Valentine’s Day is right around the corner, which means that love is in the air.

Or is it?

I ask the question because I’m convinced that love is one of the more widely defined–and misunderstood–concepts in our culture. And I’m far from the first person to point out that this time of year doesn’t always lend itself to the clearest thinking on the subject.

So when you get right down to it, what does it mean to love someone in God’s eyes?

We can only begin answering that question here, so I’ll concentrate on one of the Bible’s better known teachings regarding love. When Jesus is asked to identify the greatest commandment, he replies this way:

“Love the Lord your God with all your heart and with all your soul and with all your mind.” This is the first and greatest commandment. And the second is like it: “Love your neighbor as yourself.” All the Law and the Prophets hang on these two commandments. (Matthew 22:37-40)

The second of those commands, that we’re to love our neighbor as ourselves, is likely a familiar one for most Christians. But I’m not sure how often we give much attention to what it actually involves. So, in the interest of helping us grow in our ability to love others, here are a few observations.

1. When we take the rest of the Bible’s teaching into account, we find that “neighbor” is meant to be broadly understood. It certainly applies to those we naturally have a normal affinity for, like spouses, family, friends, boyfriends/girlfriends, etc. But Jesus teaches that it includes even those we naturally view as our enemies (as in case of Jews and Samaritans; see Luke 15:25-37).

2. We’re specifically told that we’re to love our neighbor as we love ourselves. And it’s helpful to think for a minute about what this doesn’t involve. For example, we don’t have romantic feelings toward ourselves. However appropriate such feelings may be in certain relationships (and they are), and however much we should cultivate them in the same (and we should), they are not the foundational requirement of what it means to love someone.

Further, I don’t thinking loving ourselves always involves liking or approving of what we do. C.S. Lewis elaborates:

Now that I come to think of it, I have not exactly got a feeling of fondness or affection for myself, and I do not even always enjoy my own society. So apparently “Love your neighbour” does not mean “feel fond of him” or “find him attractive.”… In my most clear-sighted moments not only do I not think myself a nice man, but I know that I am a very nasty one.
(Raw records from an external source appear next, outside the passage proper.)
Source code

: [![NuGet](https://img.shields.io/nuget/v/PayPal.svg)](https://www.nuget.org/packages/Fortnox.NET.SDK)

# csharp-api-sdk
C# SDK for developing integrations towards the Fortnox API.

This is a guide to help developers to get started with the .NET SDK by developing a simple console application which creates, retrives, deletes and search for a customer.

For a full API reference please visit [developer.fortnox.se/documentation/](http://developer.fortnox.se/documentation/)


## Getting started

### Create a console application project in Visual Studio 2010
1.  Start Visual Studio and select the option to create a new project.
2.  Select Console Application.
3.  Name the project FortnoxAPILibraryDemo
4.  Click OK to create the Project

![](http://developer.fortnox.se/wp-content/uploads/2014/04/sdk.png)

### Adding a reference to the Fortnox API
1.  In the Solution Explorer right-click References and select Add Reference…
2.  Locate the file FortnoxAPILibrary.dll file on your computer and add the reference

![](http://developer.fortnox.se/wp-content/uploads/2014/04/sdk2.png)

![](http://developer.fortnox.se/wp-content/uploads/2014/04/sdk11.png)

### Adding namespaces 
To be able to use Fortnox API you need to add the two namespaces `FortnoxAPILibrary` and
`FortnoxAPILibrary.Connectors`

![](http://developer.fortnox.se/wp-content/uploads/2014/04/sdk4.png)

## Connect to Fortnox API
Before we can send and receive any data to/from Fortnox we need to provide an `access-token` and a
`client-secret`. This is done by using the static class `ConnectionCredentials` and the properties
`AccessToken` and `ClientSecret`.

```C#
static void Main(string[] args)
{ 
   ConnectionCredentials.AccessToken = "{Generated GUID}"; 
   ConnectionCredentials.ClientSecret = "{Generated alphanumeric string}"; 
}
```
I can look at some of the things I have done with horror and loathing. So apparently I am allowed to loathe and hate some of the things my enemies do. …

For a long time I used to think this a silly, straw-splitting distinction: how could you hate what a man did and not hate the man? But years later it occurred to me that there was one man to whom I had been doing this all my life— namely myself. However much I might dislike my own cowardice or conceit or greed, I went on loving myself. There had never been the slightest difficulty about it. In fact the very reason why I hated the things was that I loved the man. Just because I loved myself, I was sorry to find that I was the sort of man who did those things. (Mere Christianity)

3. If loving ourselves doesn’t always mean we like or approve of ourselves, what does it mean? Here’s Lewis again:

That is what is meant in the Bible by loving [a neighbor, including an enemy]: wishing his good, not feeling fond of him nor saying he is nice when he is not.

It’s not that we don’t ever make bad choices or engage in some kind of self-destructive behavior. But generally speaking, we want what’s genuinely good for ourselves. And that’s what we’re called to do for others: desire and encourage their good. But notice that this might involve a wide variety of actions and choices. For example, a woman might be no less loving when she disciplines her young children to teach them honesty than when she writes a sweet Valentines Day card to her husband.

Of course there’s more we could add to the picture. We tend to believe the best about ourselves. We’re often very patient with our own faults and limitations. And much of the time at least, we’re willing to forgive ourselves for doing something wrong. I suspect that loving others like ourselves means that we’re willing to do the same for them. (For more on how love is expressed in  concrete actions an attitudes associated, see 1 Corinthians 13.)

I’ll conclude with a practical exercise. Think about two or three people you interact with on a regular basis (it could be a family member, friend, co-worker, etc.). What would it look like for you to love that person more like you love yourself? Ask God for the grace to begin living that out more and more.